***** Exercise data

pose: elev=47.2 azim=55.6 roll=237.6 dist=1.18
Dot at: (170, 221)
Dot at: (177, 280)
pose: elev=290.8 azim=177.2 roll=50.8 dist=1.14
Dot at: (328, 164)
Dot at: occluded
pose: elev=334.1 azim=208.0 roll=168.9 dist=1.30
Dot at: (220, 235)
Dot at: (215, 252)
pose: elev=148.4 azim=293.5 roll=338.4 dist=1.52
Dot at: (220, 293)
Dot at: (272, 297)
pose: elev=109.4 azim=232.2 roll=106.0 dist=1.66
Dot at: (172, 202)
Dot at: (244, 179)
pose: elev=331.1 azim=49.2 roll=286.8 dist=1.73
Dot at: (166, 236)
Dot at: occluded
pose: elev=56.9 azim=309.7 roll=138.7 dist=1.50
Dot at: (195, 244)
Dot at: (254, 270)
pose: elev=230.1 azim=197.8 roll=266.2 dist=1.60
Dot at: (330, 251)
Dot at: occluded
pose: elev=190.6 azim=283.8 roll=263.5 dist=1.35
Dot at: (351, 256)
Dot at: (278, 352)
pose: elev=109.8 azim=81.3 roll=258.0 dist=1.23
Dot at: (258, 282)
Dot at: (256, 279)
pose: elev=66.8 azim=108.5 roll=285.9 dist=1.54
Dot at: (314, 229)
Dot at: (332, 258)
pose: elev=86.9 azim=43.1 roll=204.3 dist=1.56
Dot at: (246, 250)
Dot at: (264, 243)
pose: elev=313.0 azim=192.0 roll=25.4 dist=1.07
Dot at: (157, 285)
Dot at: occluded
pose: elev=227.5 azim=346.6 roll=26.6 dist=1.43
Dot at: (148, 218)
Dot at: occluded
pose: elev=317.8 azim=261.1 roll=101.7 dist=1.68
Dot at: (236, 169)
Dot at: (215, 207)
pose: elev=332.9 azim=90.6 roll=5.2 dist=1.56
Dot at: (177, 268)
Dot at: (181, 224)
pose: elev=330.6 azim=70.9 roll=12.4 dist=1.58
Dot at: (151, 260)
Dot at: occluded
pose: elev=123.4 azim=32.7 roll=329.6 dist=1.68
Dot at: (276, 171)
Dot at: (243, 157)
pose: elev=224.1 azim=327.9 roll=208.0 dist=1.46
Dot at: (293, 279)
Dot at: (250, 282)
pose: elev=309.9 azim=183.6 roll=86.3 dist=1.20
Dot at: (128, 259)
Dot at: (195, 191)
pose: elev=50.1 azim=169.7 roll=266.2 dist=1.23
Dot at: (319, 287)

**********

▸ **Exercise description**
Starting at the line with "pose: elev=330.6 azim=70.9" and continuing through the last line of the records, reproduce those lines with "dist" swapped for "distance" and nothing else altered.

▸ **Answer to the task**
pose: elev=330.6 azim=70.9 roll=12.4 distance=1.58
Dot at: (151, 260)
Dot at: occluded
pose: elev=123.4 azim=32.7 roll=329.6 distance=1.68
Dot at: (276, 171)
Dot at: (243, 157)
pose: elev=224.1 azim=327.9 roll=208.0 distance=1.46
Dot at: (293, 279)
Dot at: (250, 282)
pose: elev=309.9 azim=183.6 roll=86.3 distance=1.20
Dot at: (128, 259)
Dot at: (195, 191)
pose: elev=50.1 azim=169.7 roll=266.2 distance=1.23
Dot at: (319, 287)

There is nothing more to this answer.